Mit der Benutzergruppen-Nummer oder der Abfrage des genauen Benutzernamens kann man Objekte so sichtbar schalten, daß angemeldete Admins die nicht zu sehen bekommen... ich habe immer eine eigene Benutzergruppe "Programmierer" für solche Zwecke.


Übrigens brauchst und solltest Du das Benutzer-Passwort nicht verarbeiten, sonst müßtest Du bei Passwort-Änderung das Runtime-Projekt ändern. Und: Wenn der Benutzer angemeldet ist, dann wird er wohl auch das korrekte Passwort benutzt haben.

Harald


----------



## chipset (15 Oktober 2014)

Ok ich glaub jetzt passt alles. Danke


----------



## repök (15 Oktober 2014)

Naja, anstatt eine variable anzulegen, könnte er auch direkt die properties bestimmen.


----------



## PN/DP (15 Oktober 2014)

repök schrieb:


> Naja, anstatt eine variable anzulegen, könnte er auch direkt die properties bestimmen.
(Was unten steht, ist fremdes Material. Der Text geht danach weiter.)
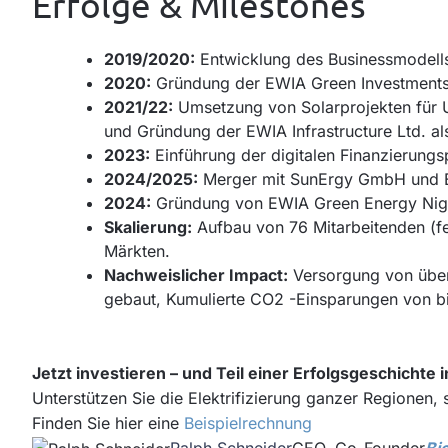
Erfolge & Milestones
2019/2020:
Entwicklung des Businessmodell
2020:
Gründung der EWIA Green Investments 
2021/22:
Umsetzung von
Solarprojekten für
und Gründung der EWIA Infrastructure Ltd. al
2023:
Einführung der digitalen Finanzierungs
2024/2025:
Merger mit SunErgy GmbH und Erw
2024:
Gründung von EWIA Green Energy Nigeria
Skalierung:
Aufbau von 76 Mitarbeitenden (fes
Märkten.
Nachweislicher Impact:
Versorgung von über
gebaut, Kumulierte CO2 -Einsparungen von b
Jetzt investieren – und Teil einer Erfolgsgeschichte 
Unterstützen Sie die Elektrifizierung ganzer Regionen,
Finden Sie hier eine
Beispielrechnung
Ralph Schneider
CEO, Co-Founder
Bi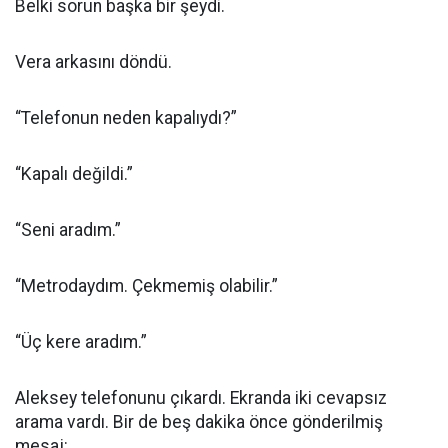
Belki sorun başka bir şeydi.
Vera arkasını döndü.
“Telefonun neden kapalıydı?”
“Kapalı değildi.”
“Seni aradım.”
“Metrodaydım. Çekmemiş olabilir.”
“Üç kere aradım.”
Aleksey telefonunu çıkardı. Ekranda iki cevapsız
arama vardı. Bir de beş dakika önce gönderilmiş
mesaj: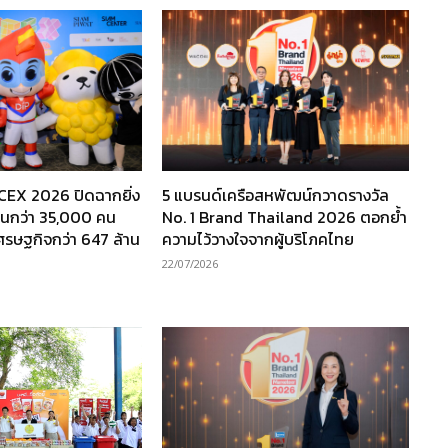
TCEX 2026 ปิดฉากยิ่ง
5 แบรนด์เครือสหพัฒน์กวาดรางวัล
งานกว่า 35,000 คน
No. 1 Brand Thailand 2026 ตอกย้ำ
เศรษฐกิจกว่า 647 ล้าน
ความไว้วางใจจากผู้บริโภคไทย
22/07/2026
Das ist leider keine gute Idee - einmal Bildwechsel oder erneuter Bildaufbau und die Properties sind wieder auf Startwert. Man müßte dann bei jedem "Bild aufgebaut" die Zuweisungen der Properties erneut ausführen und sich dazu den letzten Wert in Variablen merken ...

Harald


----------



## repök (16 Oktober 2014)

ist das so? ich hab das verchiedenlich so gemacht - das ist mir noch nicht aufgefallen.


----------



## PN/DP (16 Oktober 2014)

Ja das ist so, zumindest in allen WinCCflex-Versionen die ich kenne.
Beim Bildaufbau werden die Properties aller Bildobjekte auf die Startwerte aus der Projektierung gesetzt. Dynamisch zugewiesene Werte gehen verloren.

Harald


----------